AI-woordenlijst
Het complete woordenboek van kunstmatige intelligentie
MobileNet
Convolutional neural network architecture specifically designed for mobile and embedded applications, using depthwise separable convolutions to significantly reduce the number of parameters and computations.
SqueezeNet
Ultra-lightweight CNN architecture that achieves AlexNet-level accuracy with 50 times fewer parameters by using 'fire' modules that compress and then expand spatial features.
Fire Module
Fundamental module of SqueezeNet composed of a 'squeeze' layer (1x1 convolution) that reduces dimensions, followed by an 'expand' layer (mix of 1x1 and 3x3 convolutions) that increases them.
Quantization
Process of reducing the numerical precision of model weights and activations (typically from 32-bit to 8-bit) to decrease model size and accelerate inference.
Pruning
Technique of removing unnecessary connections or neurons in a trained neural network to reduce its complexity without significant loss of performance.
Model Compression
Set of techniques aimed at reducing the size and computational complexity of AI models while preserving their accuracy, essential for deployment on resource-constrained devices.
Edge Computing
Computing paradigm where processing is performed locally on edge devices rather than in the cloud, reducing latency and preserving data privacy.
On-device Inference
Execution of model predictions directly on the terminal device (smartphone, IoT) without server connection, ensuring instant response and offline functionality.
Latency
Time elapsed between data input and result retrieval, critical metric for mobile applications where low latency (<100ms) is required for a smooth user experience.
Throughput
Number of inferences or operations a model can process per unit of time, key indicator for evaluating model performance under resource constraints.
Parameter Efficiency
Ratio between model performance and its number of parameters, measuring how efficiently the network uses its weights to achieve a given accuracy.
FLOPs
Number of floating-point operations required per inference, standard metric for comparing the computational complexity of different CNN architectures.
Model Size Optimization
Systematic process of reducing the model's memory size through architectural techniques, quantization, and compression to fit mobile storage constraints.

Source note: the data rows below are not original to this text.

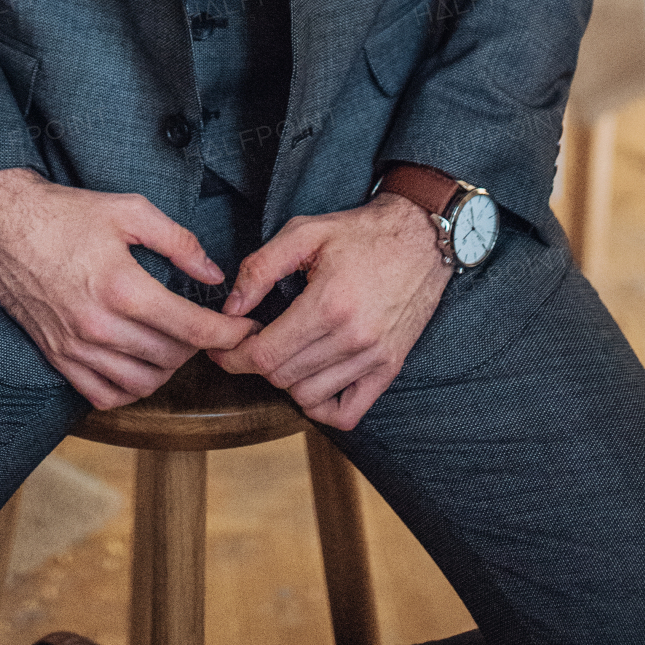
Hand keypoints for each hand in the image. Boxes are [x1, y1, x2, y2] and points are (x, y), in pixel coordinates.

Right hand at [0, 168, 256, 409]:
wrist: (1, 224)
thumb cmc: (65, 213)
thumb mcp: (129, 210)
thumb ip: (178, 241)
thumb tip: (213, 272)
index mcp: (122, 287)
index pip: (191, 328)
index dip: (227, 333)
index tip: (245, 330)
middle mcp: (99, 326)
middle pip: (170, 359)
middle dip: (199, 347)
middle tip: (208, 327)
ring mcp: (75, 347)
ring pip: (140, 385)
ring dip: (167, 370)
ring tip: (175, 345)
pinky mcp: (57, 357)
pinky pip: (103, 396)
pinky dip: (129, 389)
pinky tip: (139, 364)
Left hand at [208, 192, 451, 429]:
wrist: (421, 238)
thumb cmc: (360, 233)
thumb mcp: (305, 232)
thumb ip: (261, 267)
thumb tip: (231, 307)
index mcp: (328, 303)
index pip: (266, 354)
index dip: (235, 356)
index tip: (223, 348)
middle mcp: (353, 337)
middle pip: (283, 377)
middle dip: (256, 364)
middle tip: (253, 342)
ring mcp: (374, 357)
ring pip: (309, 396)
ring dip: (286, 382)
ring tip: (283, 354)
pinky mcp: (390, 368)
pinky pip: (348, 413)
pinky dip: (322, 406)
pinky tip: (311, 381)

Neural Architecture Search
Automation of optimal neural architecture design for specific constraints (latency, size, power consumption), particularly useful for mobile models.
EfficientNet
Family of CNN architectures that optimally balance depth, width, and resolution to achieve superior performance with maximum computational efficiency.
ShuffleNet
Ultra-lightweight architecture using pointwise grouped convolutions with a channel shuffling mechanism to reduce computational costs while preserving feature richness.